ECB president Mario Draghi:  he told a gathering in New York that the expansion of his quantitative easing programme will funnel an additional €680 billion in liquidity into the financial system by 2019. Photograph: Justin Lane/EPA
ECB president Mario Draghi: he told a gathering in New York that the expansion of his quantitative easing programme will funnel an additional €680 billion in liquidity into the financial system by 2019. Photograph: Justin Lane/EPA

Mario Draghi came out fighting on Friday, defending his new stimulus package but making it clear that the European Central Bank will go further if necessary.

A day after he sent stock markets down and the euro higher with a plan that fell short of investor expectation, Draghi told a gathering in New York that the expansion of his quantitative easing programme will funnel an additional €680 billion in liquidity into the financial system by 2019.

The ECB is already deploying €1.16 trillion via the original plan, which continues, and principal payments will now be reinvested in more bond purchases.

This was predictable enough stuff from Draghi, who may feel that insistent naysayers in the markets have missed the true import of his pledge on Thursday to keep intervening in bond markets until March 2017 “or beyond”. As promises go in Frankfurt, that’s as open-ended as it gets. Yet the ECB chief took the opportunity in New York to reinforce the implicit message. “There cannot be any limit to how far we are willing to deploy our instruments, within our mandate.”

READ MORE

Draghi marshals the ECB with considerable dexterity, but it’s a divided house still. Jens Weidmann, chief of Germany’s Bundesbank, was quick to let it be known that he voted against expanding the current scheme because he blames low oil for low inflation. His Latvian counterpart Ilmars Rimsevics said a bigger stimulus was not justified as nothing “catastrophic” had happened since the last big ECB meeting in October.

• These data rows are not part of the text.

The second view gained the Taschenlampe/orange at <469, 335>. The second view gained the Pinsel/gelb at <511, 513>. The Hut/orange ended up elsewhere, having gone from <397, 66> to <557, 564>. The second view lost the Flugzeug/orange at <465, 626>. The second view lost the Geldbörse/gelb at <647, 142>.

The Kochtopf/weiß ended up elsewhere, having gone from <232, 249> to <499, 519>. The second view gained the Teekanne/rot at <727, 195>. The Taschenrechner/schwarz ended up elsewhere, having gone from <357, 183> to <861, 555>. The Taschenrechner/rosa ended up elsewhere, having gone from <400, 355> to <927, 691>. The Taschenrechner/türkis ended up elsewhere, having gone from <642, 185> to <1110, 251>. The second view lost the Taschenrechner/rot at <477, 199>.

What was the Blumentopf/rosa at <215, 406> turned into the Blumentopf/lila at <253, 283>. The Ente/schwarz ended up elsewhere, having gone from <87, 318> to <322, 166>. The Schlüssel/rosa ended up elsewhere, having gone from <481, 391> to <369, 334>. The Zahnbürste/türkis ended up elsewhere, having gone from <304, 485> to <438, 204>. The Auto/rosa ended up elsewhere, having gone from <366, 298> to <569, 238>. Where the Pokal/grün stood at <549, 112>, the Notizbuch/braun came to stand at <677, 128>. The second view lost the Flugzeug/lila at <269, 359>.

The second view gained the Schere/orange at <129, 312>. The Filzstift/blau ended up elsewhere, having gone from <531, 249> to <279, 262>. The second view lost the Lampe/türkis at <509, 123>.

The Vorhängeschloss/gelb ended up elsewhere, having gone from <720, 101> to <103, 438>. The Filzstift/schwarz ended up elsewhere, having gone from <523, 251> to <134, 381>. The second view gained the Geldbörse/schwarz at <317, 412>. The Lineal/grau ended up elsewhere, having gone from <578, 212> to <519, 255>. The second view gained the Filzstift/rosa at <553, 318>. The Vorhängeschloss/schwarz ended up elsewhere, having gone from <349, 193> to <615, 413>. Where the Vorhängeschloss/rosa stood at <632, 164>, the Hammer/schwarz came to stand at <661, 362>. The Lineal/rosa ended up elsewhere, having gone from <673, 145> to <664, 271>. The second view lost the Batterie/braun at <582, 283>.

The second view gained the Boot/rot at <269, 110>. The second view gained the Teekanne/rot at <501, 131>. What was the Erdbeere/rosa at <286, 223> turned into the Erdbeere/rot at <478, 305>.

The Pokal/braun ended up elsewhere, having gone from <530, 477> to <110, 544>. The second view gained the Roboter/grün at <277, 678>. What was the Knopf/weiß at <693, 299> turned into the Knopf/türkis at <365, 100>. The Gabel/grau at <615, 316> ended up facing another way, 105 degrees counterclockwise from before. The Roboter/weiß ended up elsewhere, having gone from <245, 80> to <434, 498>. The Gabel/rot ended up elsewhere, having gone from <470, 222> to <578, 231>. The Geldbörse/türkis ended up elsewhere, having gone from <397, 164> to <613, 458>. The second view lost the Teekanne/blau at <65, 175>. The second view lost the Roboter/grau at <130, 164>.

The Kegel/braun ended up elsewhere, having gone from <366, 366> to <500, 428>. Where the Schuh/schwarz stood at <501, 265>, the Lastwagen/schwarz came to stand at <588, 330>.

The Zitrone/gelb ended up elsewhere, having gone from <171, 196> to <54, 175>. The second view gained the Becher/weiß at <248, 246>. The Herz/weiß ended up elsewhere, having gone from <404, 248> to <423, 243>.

The upshot of it all is that the campaign to revive the euro zone remains a work in progress. The ECB expresses some confidence that growth and inflation are reviving, but admits that there is still a way to go. If it is right, then long-term bond yields could finally start to move off their historic – and extraordinary – lows.

There is more. Draghi takes note of numerous “geopolitical risks” which have potential to worsen conditions. He did not know whether the Paris attacks would have an economic impact but said public expenditure in some parts of the euro zone was likely to rise to fund measures for refugees. Border controls, defence and migration are top of the European political agenda. Pleas for fiscal clemency will surely follow.